WHAT YOU HAVE TO DO. Exact copy, no pictures: return only the lines below from the line with "left knee: (202, 536)" up to and including the line with "left front paw: (480, 1193)".

DATA.
****************

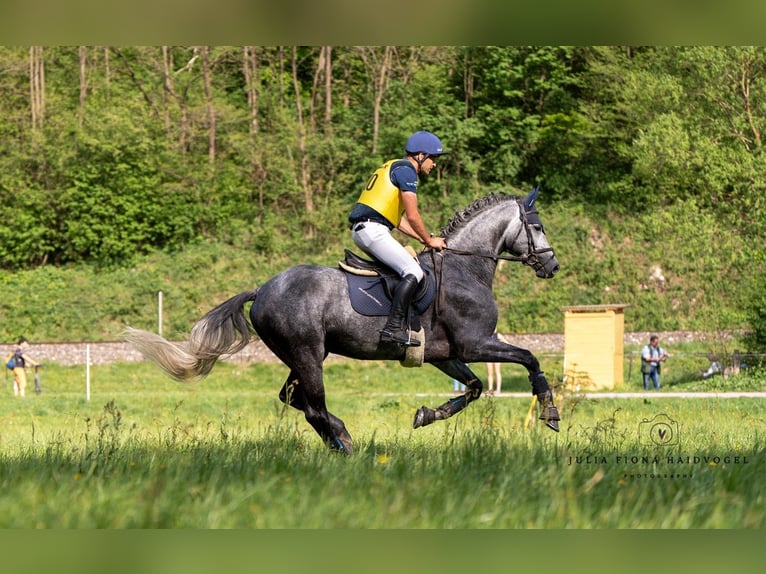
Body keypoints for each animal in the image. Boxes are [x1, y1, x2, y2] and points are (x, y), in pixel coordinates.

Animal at [121, 189, 564, 454]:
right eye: (537, 225)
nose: (553, 266)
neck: (464, 267)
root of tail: (261, 290)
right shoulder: (477, 342)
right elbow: (530, 358)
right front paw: (550, 412)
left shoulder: (446, 353)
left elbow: (472, 388)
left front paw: (427, 415)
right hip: (307, 352)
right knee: (312, 407)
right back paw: (345, 446)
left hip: (302, 356)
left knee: (293, 398)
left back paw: (342, 435)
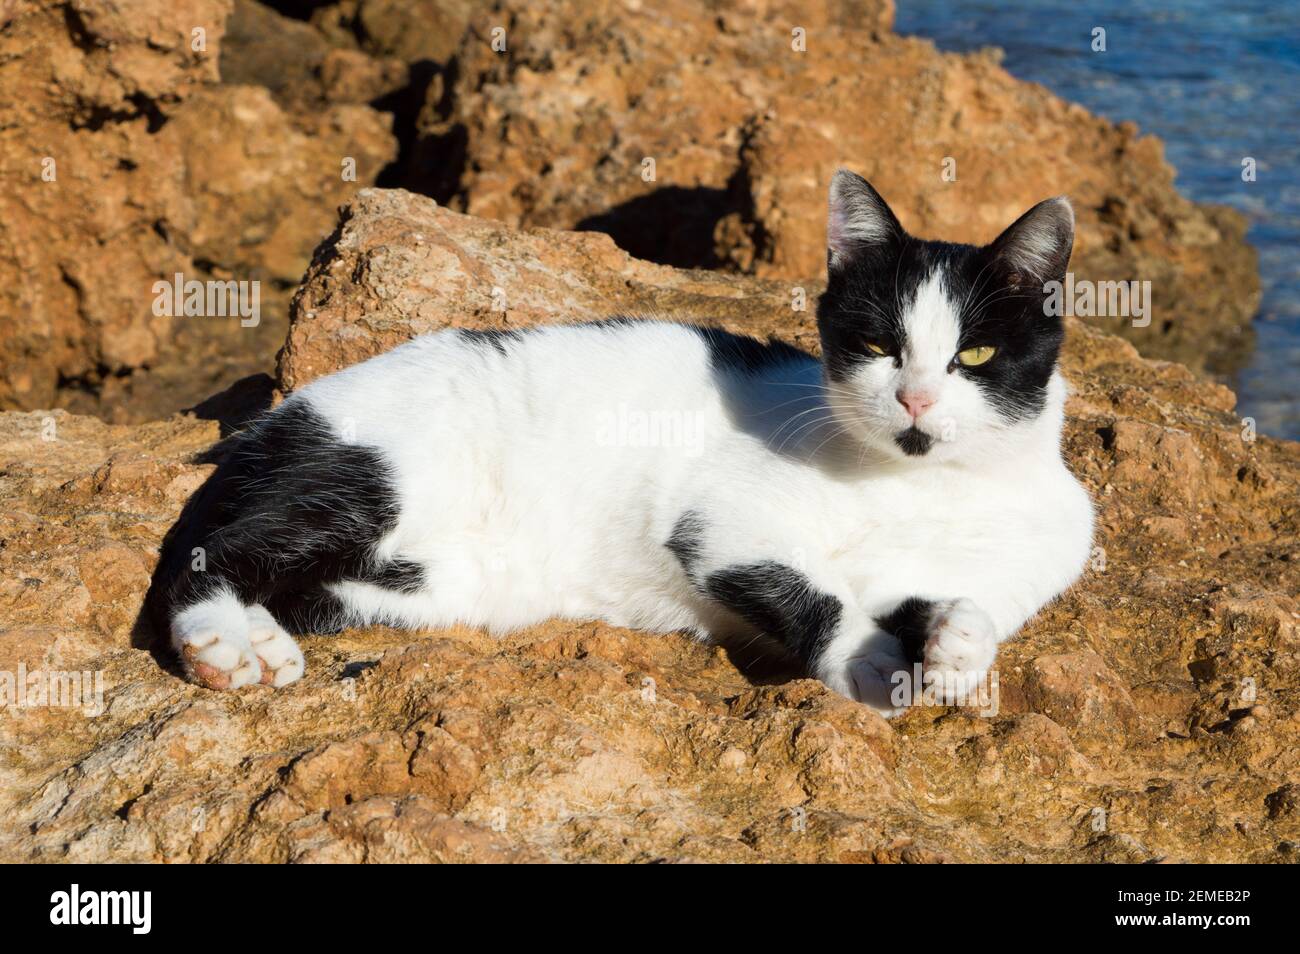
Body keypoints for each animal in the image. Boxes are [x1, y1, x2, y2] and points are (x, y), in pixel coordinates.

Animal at [159, 171, 1097, 712]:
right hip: (371, 472)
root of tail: (286, 414)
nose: (914, 397)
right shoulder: (725, 526)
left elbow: (953, 600)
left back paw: (261, 640)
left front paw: (959, 648)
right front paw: (865, 661)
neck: (927, 488)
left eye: (976, 354)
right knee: (216, 552)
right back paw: (219, 646)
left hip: (417, 585)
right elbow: (812, 592)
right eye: (875, 344)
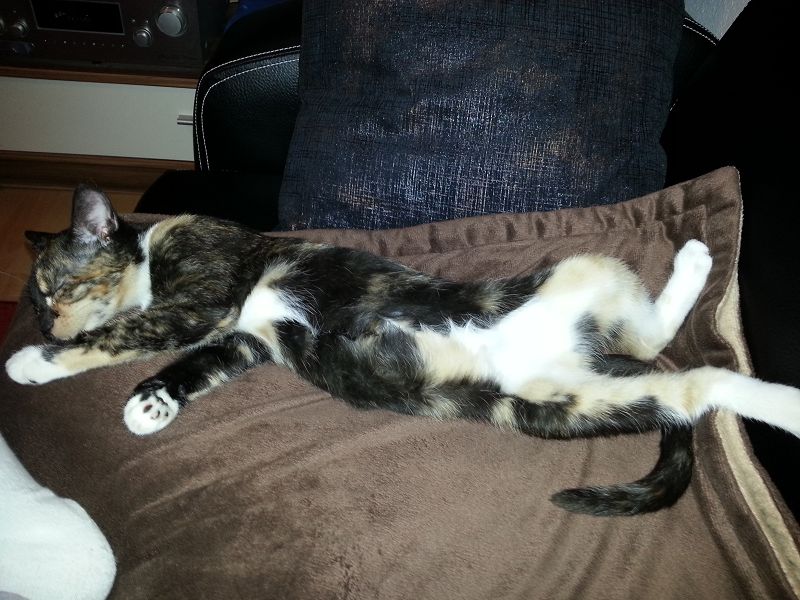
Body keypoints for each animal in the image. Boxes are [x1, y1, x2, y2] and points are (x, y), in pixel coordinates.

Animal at [6, 185, 800, 516]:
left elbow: (129, 333)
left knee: (704, 376)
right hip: (566, 400)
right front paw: (151, 404)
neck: (149, 253)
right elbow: (198, 363)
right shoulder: (244, 340)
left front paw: (29, 364)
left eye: (53, 289)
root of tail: (594, 356)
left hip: (585, 275)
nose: (42, 327)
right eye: (37, 301)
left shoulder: (208, 288)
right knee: (671, 365)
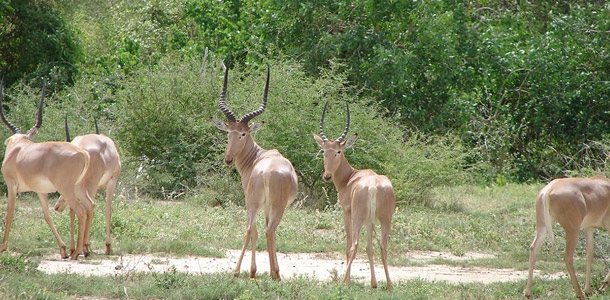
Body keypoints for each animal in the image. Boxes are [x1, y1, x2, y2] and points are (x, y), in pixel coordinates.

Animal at [0, 78, 94, 258]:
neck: (18, 148)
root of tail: (82, 153)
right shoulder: (40, 191)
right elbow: (47, 216)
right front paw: (62, 249)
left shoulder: (12, 185)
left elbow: (9, 213)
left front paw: (2, 247)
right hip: (78, 188)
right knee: (89, 206)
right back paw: (82, 250)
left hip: (66, 190)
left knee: (80, 211)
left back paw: (76, 253)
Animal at [210, 64, 298, 280]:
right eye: (228, 131)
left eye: (243, 133)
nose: (228, 160)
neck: (258, 157)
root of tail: (266, 172)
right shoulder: (266, 206)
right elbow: (265, 231)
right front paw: (266, 270)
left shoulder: (262, 205)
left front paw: (255, 270)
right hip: (271, 206)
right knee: (267, 231)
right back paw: (272, 274)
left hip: (254, 203)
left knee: (253, 229)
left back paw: (240, 271)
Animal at [312, 102, 396, 290]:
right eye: (324, 151)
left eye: (338, 151)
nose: (327, 176)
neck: (350, 178)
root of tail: (373, 185)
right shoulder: (370, 222)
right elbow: (369, 248)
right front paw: (373, 283)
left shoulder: (346, 213)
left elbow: (349, 245)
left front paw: (349, 281)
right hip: (385, 220)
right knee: (383, 246)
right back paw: (389, 285)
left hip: (357, 218)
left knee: (354, 245)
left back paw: (343, 282)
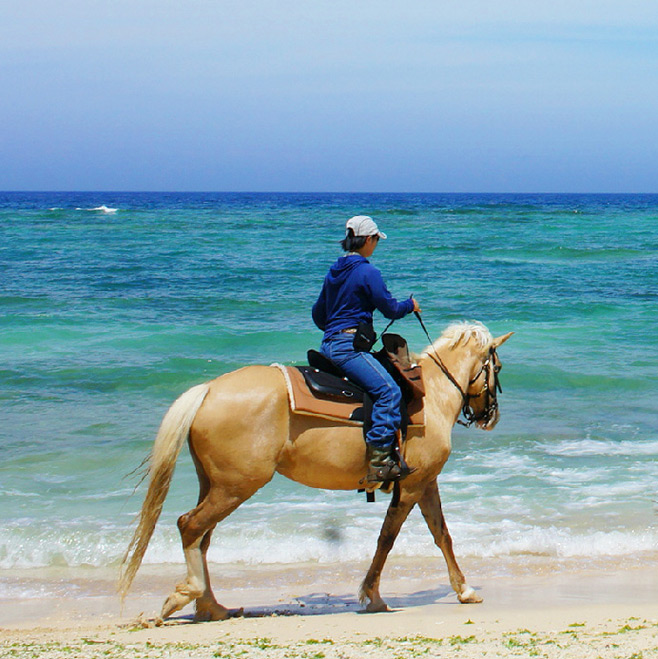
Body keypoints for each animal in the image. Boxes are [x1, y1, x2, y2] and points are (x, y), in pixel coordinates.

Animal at [119, 322, 512, 620]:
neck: (432, 395)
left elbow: (441, 534)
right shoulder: (413, 485)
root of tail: (210, 389)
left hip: (214, 485)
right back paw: (187, 596)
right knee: (191, 526)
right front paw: (373, 595)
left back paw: (212, 607)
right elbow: (387, 538)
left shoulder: (425, 482)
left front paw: (464, 590)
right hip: (236, 486)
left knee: (202, 536)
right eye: (497, 369)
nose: (491, 418)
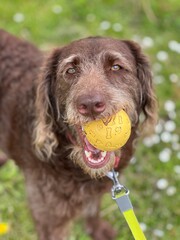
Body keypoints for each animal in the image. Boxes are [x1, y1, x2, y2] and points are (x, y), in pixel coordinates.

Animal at [0, 30, 156, 240]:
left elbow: (93, 207)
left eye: (116, 67)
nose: (90, 105)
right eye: (71, 70)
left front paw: (96, 229)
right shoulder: (49, 220)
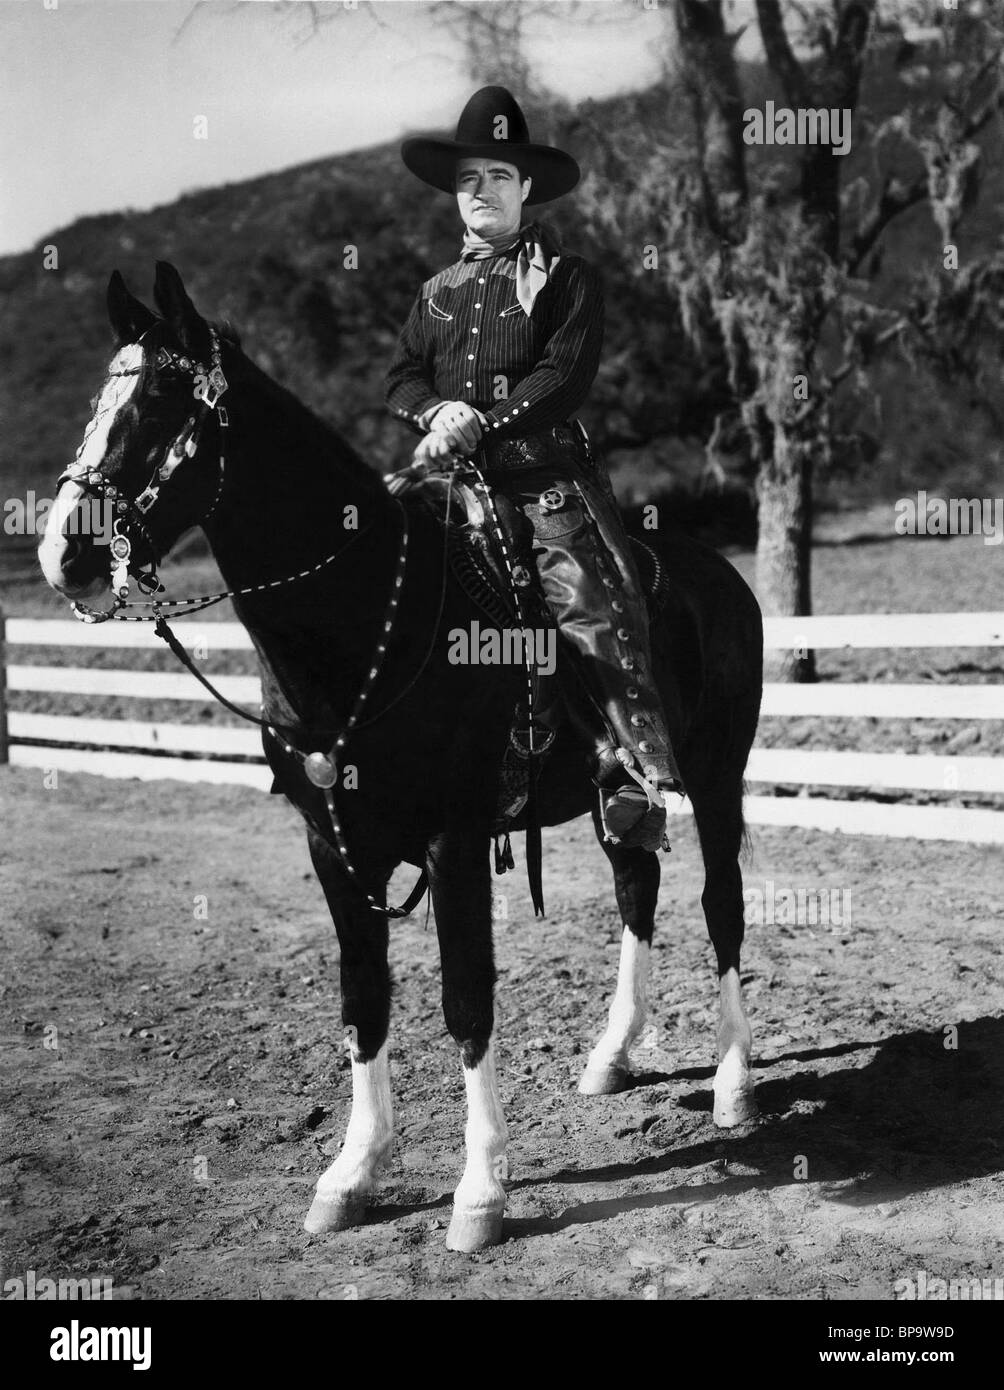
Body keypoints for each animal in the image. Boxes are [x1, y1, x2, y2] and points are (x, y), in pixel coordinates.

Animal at [39, 261, 756, 1251]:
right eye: (98, 404)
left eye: (156, 406)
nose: (60, 554)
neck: (374, 613)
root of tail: (719, 574)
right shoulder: (334, 846)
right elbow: (362, 998)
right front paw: (353, 1174)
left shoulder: (454, 841)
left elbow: (465, 998)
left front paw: (480, 1193)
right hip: (619, 789)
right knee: (636, 892)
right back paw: (611, 1057)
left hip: (718, 778)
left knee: (721, 907)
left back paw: (733, 1086)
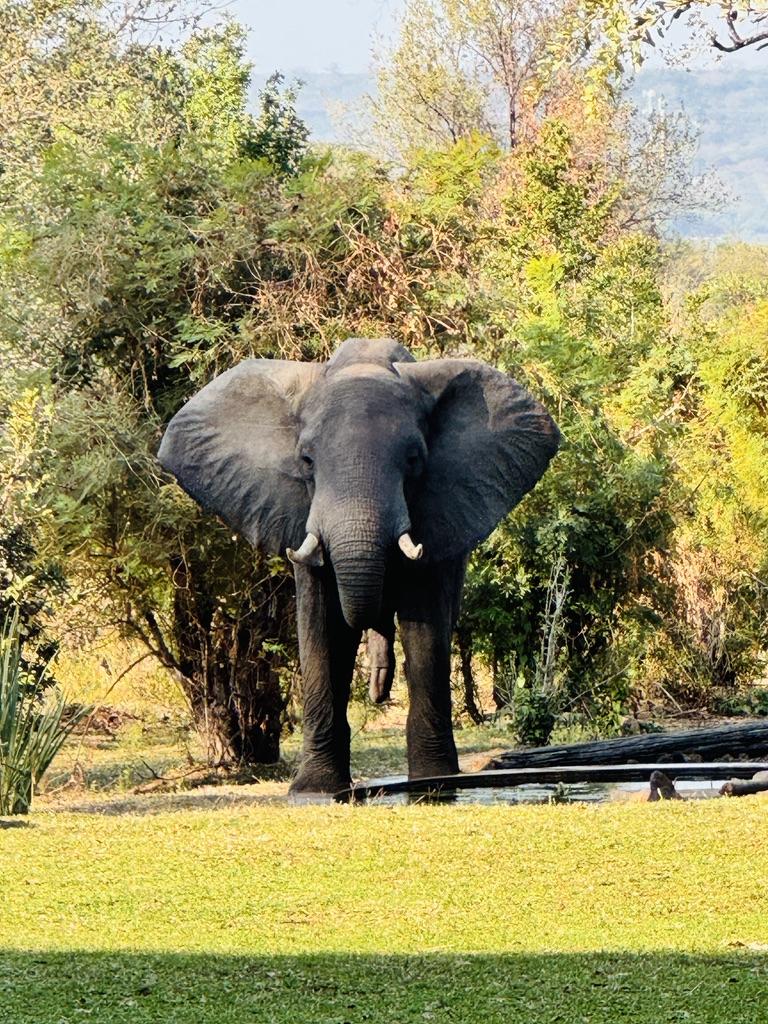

****************

WRITTEN RESPONSE.
left knee: (202, 536)
right eye: (497, 369)
nose: (491, 418)
Body keypoints for each animal in the image. Boxes are [x1, y1, x2, y2] and points are (x, y), in pixel coordinates.

Animal at [0, 30, 156, 240]:
left elbow: (93, 207)
left eye: (116, 67)
nose: (90, 105)
right eye: (71, 70)
left front paw: (96, 229)
right shoulder: (49, 220)
Body keypoints for each animal in the image. Boxes are [x1, y1, x2, y2] and points are (x, y), in pixel coordinates.

Animal at [39, 261, 756, 1251]:
right eye: (98, 404)
left eye: (156, 406)
nose: (60, 554)
neck: (374, 613)
root of tail: (719, 574)
right shoulder: (334, 846)
right elbow: (362, 998)
right front paw: (353, 1174)
left shoulder: (454, 841)
left elbow: (465, 998)
left front paw: (480, 1193)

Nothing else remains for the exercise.